Dennis A. Andrejko has friends on the West Coast who question the whole idea of heating a home with sunshine in the gloomy winters of Buffalo.
He's chuckling all the way to the bank.
The University at Buffalo architect's passive solar design for his Amherst home helped gain him a lot of new living space for next to no new heating bills. It's a testament, he said, to the potential of solar power, even in the North.
"It is cold here in the winter -- we all know that -- and I think it's cause for celebration as opposed to just hibernation," the UB architectural school professor said.
"And it is cloudy in the deepest part of winter, but there is a long heating season, and it's in the transitional seasons, the fall and springtime, that there's a substantial amount of sunshine," he added. "That's where it really helps. Just because December and January are frigid and cold doesn't mean you shouldn't try to do something -- because you can."
As part of an effort to showcase solar potential, Andrejko will be among a handful of Western New Yorkers opening their doors to the public Saturday for the American Solar Energy Society's National Tour of Solar Homes.
Hours will vary by location, and interested visitors will be asked to call a central number for the Western New York Sustainable Energy Association to get directions to a home close to their neighborhood -- an effort to conserve travel-related energy, as well.
The homes range from those with some retrofitted solar panels to installations designed from the ground up.
Andrejko has a little of both. Rooftop solar panels heat his pool, but the home itself -- featured a year or two ago on the cover of Solar Today magazine -- is a design effort that increased interior space by 50 percent while adding only 7 to 8 percent to the fuel bills.

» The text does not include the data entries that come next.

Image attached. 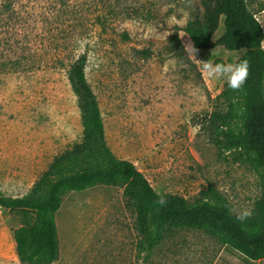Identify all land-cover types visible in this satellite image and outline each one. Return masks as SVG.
<instances>
[{
    "label": "rangeland",
    "instance_id": "1",
    "mask_svg": "<svg viewBox=\"0 0 264 264\" xmlns=\"http://www.w3.org/2000/svg\"><path fill=\"white\" fill-rule=\"evenodd\" d=\"M51 1L22 0L34 11L27 21L43 22L29 27V42L18 55L11 42L0 46V64L6 65L0 72V192L25 195L56 155L80 141V113L61 61L67 64L86 52V79L116 158L134 164L157 193L193 201L211 188L226 198L235 215L247 209L252 213L264 175L214 144L209 118L226 111L218 99L226 79H209L200 62H235L240 52L193 49L183 30L200 16L202 0H64L81 18L76 31L71 14L63 19L59 0L53 3L63 22L44 18ZM247 2L264 32V10L259 9L264 0ZM96 16L105 18L104 30ZM67 32L73 35L69 46ZM175 32L181 58L170 53ZM55 223L59 254L52 264H264L197 229L174 230L142 260L135 218L122 188L115 186L67 192ZM19 225L17 213L0 208V264H23L12 240Z\"/></svg>",
    "mask_w": 264,
    "mask_h": 264
},
{
    "label": "trees",
    "instance_id": "2",
    "mask_svg": "<svg viewBox=\"0 0 264 264\" xmlns=\"http://www.w3.org/2000/svg\"><path fill=\"white\" fill-rule=\"evenodd\" d=\"M53 1L57 2L51 1L52 9H45L44 18H55L61 24L69 13L75 21L72 29L76 31L82 25L81 18L66 7L68 3L59 0L64 4L62 19ZM21 2L0 0V46L11 42L15 54L29 42L26 38L30 36L29 27L36 29L43 22L27 21L34 11L30 13ZM201 5L200 16L183 28L192 48L240 52L235 62L241 59L249 62V75L243 87L234 90L225 83L218 95L226 111H216L209 118L216 134L214 144L220 152L235 153L244 164L264 175L262 25L247 0H202ZM259 9L264 10V5ZM109 12L115 15V8ZM94 21L104 30V17L96 16ZM219 31L220 35L213 40ZM67 33L64 40L69 46L73 35ZM20 35H24V42ZM121 37L127 39L125 33ZM170 42L171 55L181 58L183 47L176 32ZM142 56L145 58L148 53L142 51ZM86 62V52L73 55L67 64L61 61L67 66L68 85L80 113V141L56 155L25 195L12 197L0 192V208L20 217V225L12 234L18 260L23 264L54 263L59 254L55 214L63 196L96 185L122 188L126 207L135 218L134 229L139 236L137 252L142 260L148 259L161 240L177 229L202 230L251 261L264 259V183L252 214L243 221L237 220L226 198L211 188L193 201L174 193H157L134 164L116 158L108 147L97 98L86 79ZM0 66V72L5 70V64ZM158 194L165 196L164 205L157 203Z\"/></svg>",
    "mask_w": 264,
    "mask_h": 264
},
{
    "label": "clouds",
    "instance_id": "3",
    "mask_svg": "<svg viewBox=\"0 0 264 264\" xmlns=\"http://www.w3.org/2000/svg\"><path fill=\"white\" fill-rule=\"evenodd\" d=\"M193 54V49H192ZM201 62V70L209 79L225 78L227 86L231 89H241L249 75V62L241 59L239 62H218L214 60H204ZM157 203L164 205L165 196L158 194ZM251 210H243L237 215V220L243 221L251 215Z\"/></svg>",
    "mask_w": 264,
    "mask_h": 264
},
{
    "label": "built area",
    "instance_id": "4",
    "mask_svg": "<svg viewBox=\"0 0 264 264\" xmlns=\"http://www.w3.org/2000/svg\"><path fill=\"white\" fill-rule=\"evenodd\" d=\"M262 48L264 49V46L262 45Z\"/></svg>",
    "mask_w": 264,
    "mask_h": 264
}]
</instances>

"Essentially, the building becomes the energy system," he said. "It's a nice place to be. It doesn't shout, 'Solar!' "
Andrejko, author of a book on "Passive Solar Architecture: Logic and Beauty," insists that solar designs have to be more than just practical.
"The buildings have to be logical -- they have to work technically," he said. "But they also have to be
beautiful -- they have to serve the (aesthetic) needs of the user."
This year's tour of local homes comes as President Clinton promotes a "Million Solar Roofs Initiative" he announced June 26 at the United Nations.
The Utility PhotoVoltaic Group, an international association of 89 electric and energy companies exploring solar power, this week announced support of that initiative through a third round of solar-business venture financing.
The round adds another $5 million in Department of Energy funding to an $11 million program that already has leveraged $43 million in private investment.
The group includes the New York Power Authority, New York State Electric & Gas Corp. and Niagara Mohawk Power Corp., as well as Ontario Hydro. Proposals for "TEAM-UP" project funding are due at the group's Washington office in mid-January, with winners announced in March.
Downstate legislators in New York last year also tried to pass a law that would let homeowners sell excess electricity from residential roof panels to utility companies, reversing their electric bills.
While that push stalled, the New York State Energy Research and Development Corp. is backing several solar and wind power demonstration projects.
"It seems like we're getting more and more attention on the need to conserve energy and use solar," said Joan Bozer, a former Erie County legislator.
Mrs. Bozer, who helped arrange a recent teleconference on alternative energy, said those interested in this weekend's tour can call 881-1639 for a taped message from the association that will provide directions to a nearby solar home.
"We're trying to raise public consciousness about solar and other alternative energies," Mrs. Bozer said.
"Solar is here, it's competitive and ready to go," she added. "Solar works, and they can be attractive homes."
For Mr. and Mrs. J. Michael Collins, bringing a little sunshine into their home has been a "very good" experience.
Their Town of Tonawanda home, one of the open house sites Saturday, has solar heating panels on the south-facing roof of an addition. Windows also let the southern sunlight warm a tile kitchen floor that slowly releases the heat back into the home at night.
"It's really fairly simple," said the president of WNED-TV, Western New York's public television station. "It's a passive installation -- we have a couple of panels, I think they're about 6 feet by 3 feet, on a south-facing rear roof."
The couple installed the panels several years ago, as part of additions that boosted the size of their home by about 75 percent. They also replaced an older furnace with a new energy-efficient model at the same time.
"Between that and the solar panels, we noticed very little difference in our gas bill," Collins said. On sunny winter days, he added, "the vents will be open and the fans will be whirring away."
"Where it's extremely helpful is in the shoulder seasons, in the spring and the fall, when you get a lot of sunny days," he said.
"It also makes you feel good. You can't solve the major (environmental) problems, but you can do something to make the world a little better place."